Data Lake Analytics (DLA) is a next-generation big data solution that separates data computing from data storage. DLA can archive messages and database data and build data warehouses in real time. The supported databases include relational databases, PolarDB databases, and NoSQL databases. In addition, DLA provides the serverless Spark and Presto engines to meet the requirements for online interactive search, stream processing, batch processing, and machine learning. DLA is a competitive solution that migrates a traditional Hadoop solution to the cloud.

DLA supports the pay-per-byte and pay-per-CU billing types. The serverless Presto engine supports the two billing types. The serverless Spark engine supports only the pay-per-CU billing type. For more information about the differences between the two billing types, see Differences between pay-per-byte and pay-per-CU.

Data sources supported by DLA

For more information about the data sources that are supported by the serverless Spark and Presto engines of DLA, see Compatibility matrix for data sources and SQL statements.

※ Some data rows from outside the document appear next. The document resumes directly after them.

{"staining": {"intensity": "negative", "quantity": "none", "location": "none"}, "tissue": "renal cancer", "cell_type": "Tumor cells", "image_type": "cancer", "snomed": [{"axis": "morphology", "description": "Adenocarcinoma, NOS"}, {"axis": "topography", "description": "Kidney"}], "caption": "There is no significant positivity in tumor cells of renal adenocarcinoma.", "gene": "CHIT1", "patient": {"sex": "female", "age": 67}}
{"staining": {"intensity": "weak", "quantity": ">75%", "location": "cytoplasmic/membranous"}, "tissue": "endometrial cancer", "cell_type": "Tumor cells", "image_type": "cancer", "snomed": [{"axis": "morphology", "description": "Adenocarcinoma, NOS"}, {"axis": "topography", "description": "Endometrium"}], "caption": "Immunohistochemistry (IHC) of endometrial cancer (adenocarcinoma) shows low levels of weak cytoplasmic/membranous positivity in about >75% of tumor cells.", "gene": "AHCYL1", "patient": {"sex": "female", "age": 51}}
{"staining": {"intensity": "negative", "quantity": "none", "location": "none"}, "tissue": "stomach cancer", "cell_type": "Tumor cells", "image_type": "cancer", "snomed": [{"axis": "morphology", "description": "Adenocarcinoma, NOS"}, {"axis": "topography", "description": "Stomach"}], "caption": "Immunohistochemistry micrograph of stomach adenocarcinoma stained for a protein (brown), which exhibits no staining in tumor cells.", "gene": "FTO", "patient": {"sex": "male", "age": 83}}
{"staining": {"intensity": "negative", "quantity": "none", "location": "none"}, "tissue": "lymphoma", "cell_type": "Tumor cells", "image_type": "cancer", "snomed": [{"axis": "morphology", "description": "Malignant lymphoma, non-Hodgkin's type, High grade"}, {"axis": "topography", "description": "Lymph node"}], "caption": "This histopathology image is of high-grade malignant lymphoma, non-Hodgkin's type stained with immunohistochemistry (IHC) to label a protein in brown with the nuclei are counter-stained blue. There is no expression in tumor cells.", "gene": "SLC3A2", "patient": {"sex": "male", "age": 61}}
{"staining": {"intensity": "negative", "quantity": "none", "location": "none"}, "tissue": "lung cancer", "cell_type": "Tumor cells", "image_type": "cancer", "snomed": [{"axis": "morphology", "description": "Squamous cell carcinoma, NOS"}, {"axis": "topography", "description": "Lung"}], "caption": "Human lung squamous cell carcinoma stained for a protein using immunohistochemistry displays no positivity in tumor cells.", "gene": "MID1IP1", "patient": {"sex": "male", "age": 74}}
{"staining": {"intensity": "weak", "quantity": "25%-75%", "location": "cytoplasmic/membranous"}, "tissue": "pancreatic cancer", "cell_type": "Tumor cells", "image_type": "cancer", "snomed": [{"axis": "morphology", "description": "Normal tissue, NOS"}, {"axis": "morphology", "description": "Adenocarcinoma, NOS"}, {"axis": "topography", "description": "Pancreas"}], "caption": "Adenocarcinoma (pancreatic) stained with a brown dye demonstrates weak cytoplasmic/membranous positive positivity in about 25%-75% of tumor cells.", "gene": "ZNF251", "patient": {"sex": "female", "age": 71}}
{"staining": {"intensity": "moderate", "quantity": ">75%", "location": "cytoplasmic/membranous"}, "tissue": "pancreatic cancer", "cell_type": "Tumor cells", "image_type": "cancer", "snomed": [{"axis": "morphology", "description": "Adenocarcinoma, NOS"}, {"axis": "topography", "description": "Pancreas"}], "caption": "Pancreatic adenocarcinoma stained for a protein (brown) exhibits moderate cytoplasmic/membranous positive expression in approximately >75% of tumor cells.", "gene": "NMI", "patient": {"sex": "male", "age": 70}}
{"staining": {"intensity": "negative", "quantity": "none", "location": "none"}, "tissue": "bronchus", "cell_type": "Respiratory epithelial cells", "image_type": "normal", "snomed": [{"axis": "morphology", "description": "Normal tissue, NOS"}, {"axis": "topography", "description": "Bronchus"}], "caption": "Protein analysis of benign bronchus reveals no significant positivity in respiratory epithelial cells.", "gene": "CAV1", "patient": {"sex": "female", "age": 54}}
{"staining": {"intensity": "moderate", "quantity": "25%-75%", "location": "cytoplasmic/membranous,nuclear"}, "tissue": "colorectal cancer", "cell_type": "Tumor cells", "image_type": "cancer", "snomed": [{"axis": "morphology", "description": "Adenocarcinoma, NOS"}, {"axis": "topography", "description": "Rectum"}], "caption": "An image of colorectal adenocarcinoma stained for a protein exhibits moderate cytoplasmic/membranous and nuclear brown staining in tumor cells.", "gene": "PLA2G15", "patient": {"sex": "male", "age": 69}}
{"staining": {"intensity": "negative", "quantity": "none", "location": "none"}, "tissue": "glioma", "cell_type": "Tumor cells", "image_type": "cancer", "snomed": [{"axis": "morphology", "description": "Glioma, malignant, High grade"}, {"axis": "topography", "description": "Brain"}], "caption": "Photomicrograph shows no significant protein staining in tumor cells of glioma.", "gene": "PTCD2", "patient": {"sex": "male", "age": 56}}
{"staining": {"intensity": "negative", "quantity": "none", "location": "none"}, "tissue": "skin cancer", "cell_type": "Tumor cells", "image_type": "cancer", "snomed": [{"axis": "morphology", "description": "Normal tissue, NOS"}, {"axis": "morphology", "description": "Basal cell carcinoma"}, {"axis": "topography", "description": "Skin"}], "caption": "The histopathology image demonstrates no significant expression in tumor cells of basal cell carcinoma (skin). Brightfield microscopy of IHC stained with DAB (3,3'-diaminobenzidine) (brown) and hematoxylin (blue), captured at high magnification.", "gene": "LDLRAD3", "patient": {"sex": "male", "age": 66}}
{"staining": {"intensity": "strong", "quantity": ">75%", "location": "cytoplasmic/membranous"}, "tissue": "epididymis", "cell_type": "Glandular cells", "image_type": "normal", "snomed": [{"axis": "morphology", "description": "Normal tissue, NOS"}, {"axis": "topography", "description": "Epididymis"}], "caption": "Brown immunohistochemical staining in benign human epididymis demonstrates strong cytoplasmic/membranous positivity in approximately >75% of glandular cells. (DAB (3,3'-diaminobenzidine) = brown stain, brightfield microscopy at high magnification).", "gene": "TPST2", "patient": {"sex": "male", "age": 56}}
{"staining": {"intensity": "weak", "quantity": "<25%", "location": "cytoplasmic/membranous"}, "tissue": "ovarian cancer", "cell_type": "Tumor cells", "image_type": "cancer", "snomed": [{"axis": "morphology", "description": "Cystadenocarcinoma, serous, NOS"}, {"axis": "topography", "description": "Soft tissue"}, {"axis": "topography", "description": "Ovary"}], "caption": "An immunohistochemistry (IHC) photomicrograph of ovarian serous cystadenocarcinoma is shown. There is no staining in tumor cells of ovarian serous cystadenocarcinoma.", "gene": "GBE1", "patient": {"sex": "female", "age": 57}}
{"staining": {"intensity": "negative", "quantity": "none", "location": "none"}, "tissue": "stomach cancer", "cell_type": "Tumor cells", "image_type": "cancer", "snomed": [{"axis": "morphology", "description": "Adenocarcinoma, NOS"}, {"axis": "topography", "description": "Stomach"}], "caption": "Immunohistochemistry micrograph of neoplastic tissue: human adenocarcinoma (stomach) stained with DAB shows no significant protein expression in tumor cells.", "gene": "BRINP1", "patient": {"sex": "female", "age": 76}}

Data source Serverless Presto engine Serverless Spark engine
OSS Supported Supported
ApsaraDB RDS Supported Supported
PolarDB Supported Supported
ApsaraDB for HBase To be supported Supported
MongoDB Supported To be supported
Tablestore Supported Supported
AnalyticDB MySQL 2.0 Supported Supported
AnalyticDB MySQL 3.0 Supported Supported
AnalyticDB PostgreSQL Supported Supported
MaxCompute Supported Supported
Elasticsearch Supported Supported
Cassandra Supported Supported
Kudu Supported Supported
Self-managed Druid database hosted on an Elastic Compute Service (ECS) instance Supported Supported

Features

DLA provides an end-to-end cloud-native data lake analytics and computing solution for data that is stored in Object Storage Service (OSS). DLA has the following benefits that help address various issues:

  • End-to-end data lake solution: This solution enables efficient data ingestion, extract, transform, load (ETL), machine learning, and interactive analytics. DLA provides Data Lake Formation (DLF) and serverless Presto and Spark engines.
  • Secure data processing: DLA helps prevent data misuse because all tables in databases and the stored data of DLA have separate security solutions.
  • Cost-effective data processing: The serverless cloud-native data processing solution of DLA is cost-effective.
  • Smooth evolution: DLA ensures a smooth evolution from a Hadoop system to a data lake solution.

Support for serverless Presto and Spark engines

The serverless Presto engine of DLA is developed based on Apache Presto. All the computing works are implemented by the memory. The serverless Presto engine delivers a high-performance and interactive analytics experience so that analytic results are returned within seconds. The serverless Spark engine is developed based on Apache Spark and is compatible with all the APIs provided by Apache Spark.

We recommend that you use the serverless Spark engine of DLA in the following scenarios:

  • Code must be customized or SQL statements cannot meet your business requirements.
  • A large amount of data needs to be cleansed. For example, one terabyte to one petabyte of data stored in OSS must be cleansed per day.
  • A wide range of algorithms must be supported. The serverless Spark engine of DLA supports all Spark algorithms.
  • Streaming must be supported.